In August, three of Mother Nature’s brave activists, Sim Samnang, San Mala, and Try Sovikea were arrested for attempting to stop the sand mining activities of two sand mining companies in Koh Kong Province. Since 2006, sand mining in Cambodia has become a major export industry, chipping away at Cambodia’s landmass while increasing the landmass of island nations like Singapore and raking in hundreds of millions of US dollars in revenue annually for interested groups and individuals. Sand dredging has also proven detrimental to the local environment causing pollution, riverbank collapse, and the destruction of what is considered one of the most pristine mangrove forests in Asia. These mangrove forests are not only Cambodia’s natural protection against storms and tsunamis, they provide nurseries and feeding grounds for endangered species of birds and mammals as well as fish and crab, whom local fisher families in Koh Kong depend on for their livelihood.
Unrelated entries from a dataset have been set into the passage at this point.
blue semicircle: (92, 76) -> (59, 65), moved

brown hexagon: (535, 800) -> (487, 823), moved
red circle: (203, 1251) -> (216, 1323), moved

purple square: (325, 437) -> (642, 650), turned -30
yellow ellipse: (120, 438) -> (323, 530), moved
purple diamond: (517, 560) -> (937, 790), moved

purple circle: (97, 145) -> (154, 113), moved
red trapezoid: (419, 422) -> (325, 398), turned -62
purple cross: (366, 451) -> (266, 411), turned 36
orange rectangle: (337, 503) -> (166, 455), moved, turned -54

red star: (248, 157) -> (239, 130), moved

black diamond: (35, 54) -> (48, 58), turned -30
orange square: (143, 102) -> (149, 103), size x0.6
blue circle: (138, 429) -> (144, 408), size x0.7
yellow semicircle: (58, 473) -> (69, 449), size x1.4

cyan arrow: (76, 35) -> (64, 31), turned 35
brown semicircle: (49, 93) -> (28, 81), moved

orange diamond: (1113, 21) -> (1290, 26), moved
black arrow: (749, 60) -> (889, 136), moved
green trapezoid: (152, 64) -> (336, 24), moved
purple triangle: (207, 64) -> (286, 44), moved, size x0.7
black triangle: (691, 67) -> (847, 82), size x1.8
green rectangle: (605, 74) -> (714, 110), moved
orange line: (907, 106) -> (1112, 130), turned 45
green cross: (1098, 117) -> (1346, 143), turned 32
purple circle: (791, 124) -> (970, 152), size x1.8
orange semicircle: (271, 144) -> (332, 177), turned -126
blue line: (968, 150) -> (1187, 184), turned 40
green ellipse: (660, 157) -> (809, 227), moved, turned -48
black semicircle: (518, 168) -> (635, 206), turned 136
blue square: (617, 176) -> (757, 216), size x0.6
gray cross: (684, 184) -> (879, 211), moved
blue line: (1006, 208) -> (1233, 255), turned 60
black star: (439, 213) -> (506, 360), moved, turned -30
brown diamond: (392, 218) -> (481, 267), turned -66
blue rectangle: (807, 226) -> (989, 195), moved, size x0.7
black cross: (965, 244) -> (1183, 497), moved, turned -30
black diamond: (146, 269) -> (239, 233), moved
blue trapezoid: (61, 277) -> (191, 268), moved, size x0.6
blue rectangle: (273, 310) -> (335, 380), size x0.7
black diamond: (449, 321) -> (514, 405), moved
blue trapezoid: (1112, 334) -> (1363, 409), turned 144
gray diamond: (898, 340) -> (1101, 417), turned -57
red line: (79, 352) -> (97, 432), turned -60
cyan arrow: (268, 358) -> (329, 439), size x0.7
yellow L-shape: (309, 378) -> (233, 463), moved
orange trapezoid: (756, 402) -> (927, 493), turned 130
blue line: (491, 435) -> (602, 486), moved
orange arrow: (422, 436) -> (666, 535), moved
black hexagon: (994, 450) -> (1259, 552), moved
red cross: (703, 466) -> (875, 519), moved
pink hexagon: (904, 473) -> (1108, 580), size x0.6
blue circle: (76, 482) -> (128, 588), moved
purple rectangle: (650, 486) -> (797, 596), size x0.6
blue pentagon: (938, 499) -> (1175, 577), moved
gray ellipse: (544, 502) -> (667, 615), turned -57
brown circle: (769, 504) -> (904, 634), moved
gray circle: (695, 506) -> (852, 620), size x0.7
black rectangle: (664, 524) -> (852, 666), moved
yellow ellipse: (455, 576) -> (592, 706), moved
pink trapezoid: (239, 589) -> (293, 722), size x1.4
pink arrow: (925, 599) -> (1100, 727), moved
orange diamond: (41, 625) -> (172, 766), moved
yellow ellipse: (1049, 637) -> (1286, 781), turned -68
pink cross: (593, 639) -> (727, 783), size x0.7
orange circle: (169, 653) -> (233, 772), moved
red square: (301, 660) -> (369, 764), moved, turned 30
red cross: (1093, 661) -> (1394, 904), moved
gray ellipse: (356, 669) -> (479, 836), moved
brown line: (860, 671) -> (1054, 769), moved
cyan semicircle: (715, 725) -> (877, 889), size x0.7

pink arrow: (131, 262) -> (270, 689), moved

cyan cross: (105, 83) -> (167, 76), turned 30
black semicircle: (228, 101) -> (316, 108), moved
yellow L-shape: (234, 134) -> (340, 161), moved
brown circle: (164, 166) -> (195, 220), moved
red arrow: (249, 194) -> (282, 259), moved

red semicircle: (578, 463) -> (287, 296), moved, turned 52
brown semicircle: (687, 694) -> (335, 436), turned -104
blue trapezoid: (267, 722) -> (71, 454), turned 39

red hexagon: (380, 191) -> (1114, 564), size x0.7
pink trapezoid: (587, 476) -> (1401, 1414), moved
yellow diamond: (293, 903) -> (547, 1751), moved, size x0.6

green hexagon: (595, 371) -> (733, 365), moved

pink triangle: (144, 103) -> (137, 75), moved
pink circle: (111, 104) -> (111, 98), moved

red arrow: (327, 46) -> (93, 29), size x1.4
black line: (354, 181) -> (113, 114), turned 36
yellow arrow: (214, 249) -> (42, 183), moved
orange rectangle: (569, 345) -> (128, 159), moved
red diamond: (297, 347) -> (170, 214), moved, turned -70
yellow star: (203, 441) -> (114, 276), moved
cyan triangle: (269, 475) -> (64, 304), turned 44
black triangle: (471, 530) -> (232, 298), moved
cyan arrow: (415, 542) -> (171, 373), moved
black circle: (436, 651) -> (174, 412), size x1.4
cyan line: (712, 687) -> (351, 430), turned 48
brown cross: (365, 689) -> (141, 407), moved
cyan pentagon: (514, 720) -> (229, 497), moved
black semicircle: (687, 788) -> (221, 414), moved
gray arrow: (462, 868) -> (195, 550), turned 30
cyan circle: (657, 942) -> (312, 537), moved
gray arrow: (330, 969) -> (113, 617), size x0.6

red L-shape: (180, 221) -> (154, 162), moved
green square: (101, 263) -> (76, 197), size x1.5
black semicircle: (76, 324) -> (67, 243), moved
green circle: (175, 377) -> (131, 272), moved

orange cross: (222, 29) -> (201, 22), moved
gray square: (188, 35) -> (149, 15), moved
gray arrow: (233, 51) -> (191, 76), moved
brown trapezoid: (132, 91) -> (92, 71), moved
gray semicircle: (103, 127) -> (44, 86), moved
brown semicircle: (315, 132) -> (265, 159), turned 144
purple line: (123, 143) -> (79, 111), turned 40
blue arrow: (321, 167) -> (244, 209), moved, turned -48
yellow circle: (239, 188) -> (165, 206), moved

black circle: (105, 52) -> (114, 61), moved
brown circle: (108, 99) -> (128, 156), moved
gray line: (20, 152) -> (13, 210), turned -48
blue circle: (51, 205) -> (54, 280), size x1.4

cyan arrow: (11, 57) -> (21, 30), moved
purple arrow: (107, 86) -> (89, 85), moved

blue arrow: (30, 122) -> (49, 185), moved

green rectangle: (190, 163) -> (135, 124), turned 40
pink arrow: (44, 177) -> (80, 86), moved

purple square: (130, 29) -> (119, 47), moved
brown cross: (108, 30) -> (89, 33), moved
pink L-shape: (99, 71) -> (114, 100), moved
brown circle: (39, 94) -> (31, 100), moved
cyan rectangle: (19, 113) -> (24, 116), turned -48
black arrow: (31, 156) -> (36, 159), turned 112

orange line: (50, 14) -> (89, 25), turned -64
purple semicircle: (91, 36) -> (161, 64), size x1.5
By fighting sand mining, the three heroes Samnang, Mala, and Vikea are literally fighting to protect Cambodia’s land and water, its people, our cultural and national identity, and the very ground that we stand on, which is quickly shifting beneath our feet.

I have spent months now in Areng Valley trying to understand who I am and who we are as a people. What I realized is that we are not lost and cannot be lost if we can return to a clear understanding of who we are. How do we retrace, recapture and reclaim our roots? This video, urges for the protection of our ancestors – our land and our water - as the answer to finding ourselves again.

-----

Kalyanee Mam is a Cambodian-American filmmaker. Her debut feature-length documentary, “A River Changes Course,” about the struggles of three Cambodian families amidst a rapidly changing world, won the grand jury prize for world cinema documentary at the 2013 Sundance Film Festival.